Bollywood blockbusters have a big following here.
"[There's] a lot of music, entertainment, comedy. And I think it's something different," says one film-goer.
"They have beautiful scenery, a nice storyline that you can relate to, and nice music, lovely music. Lots of Sri Lankans follow the Hindi movies."
Another says: "Most of the Hindi films are based on good stories, like love stories and action movies."
Still, Sri Lankan directors refuse to be discouraged. It is not just the audiences they blame.
"Though our film industry is 57 years old, we do not have a good film culture in Sri Lanka," says director Inoka Sathyangani.
Her latest film, the Wind Bird, broaches the taboo subject of abortion.
It has scooped awards at half a dozen film festivals.

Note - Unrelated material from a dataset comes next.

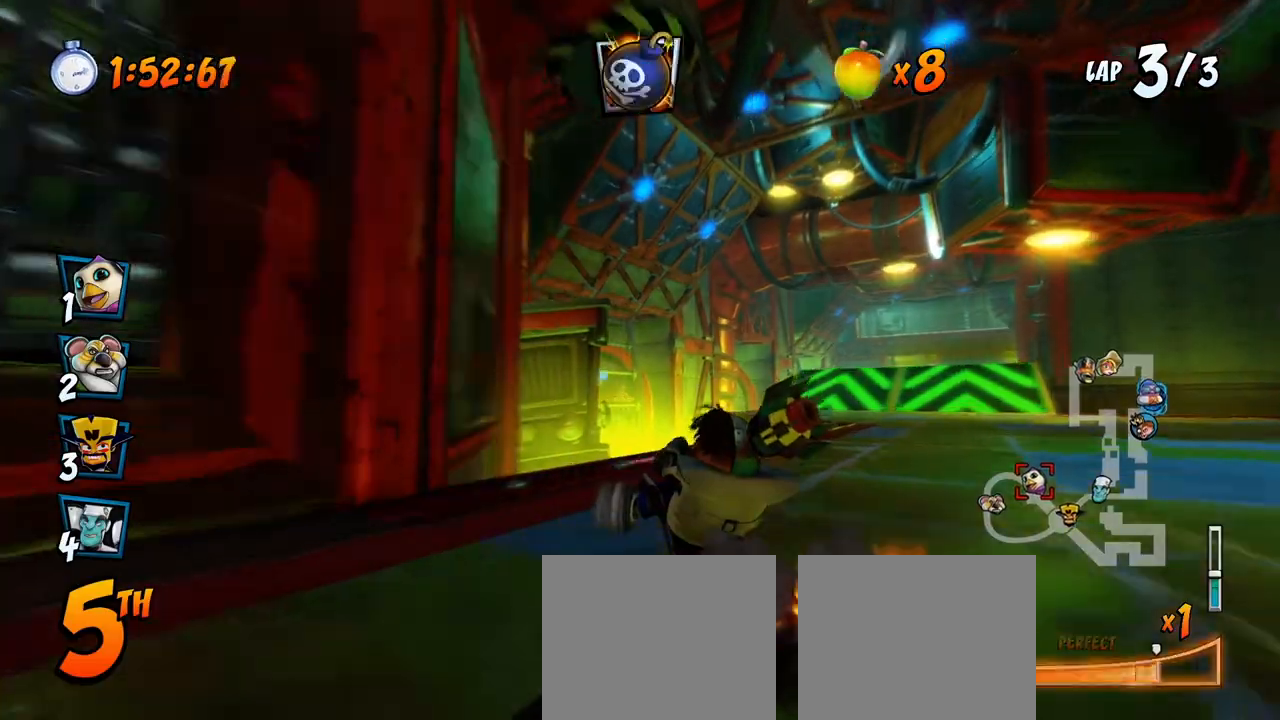
{"buttons": ["CROSS", "R2"], "left_stick": "center", "events": [[133, "L1", "down"], [183, "R2", "up"], [233, "R2", "down"], [250, "DPAD_UP", "down"], [267, "DPAD_UP", "up"], [300, "DPAD_RIGHT", "up"], [300, "L1", "up"]]}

But she says she is saddened that there is not more interest in home-grown films in Sri Lanka.
It is not a question of understanding subject matter, she says.
"The main reason is the picture quality is not good, so it is quite obvious for them to go to see a perfect movie than see a low-budget, unprofessional movie."
Until there is proper funding for Sri Lankan cinema, Inoka says, people will keep demanding Bollywood, with its all-singing, all-dancing storylines and saccharine romances, rather than the harder-edged films she and her peers are struggling to produce.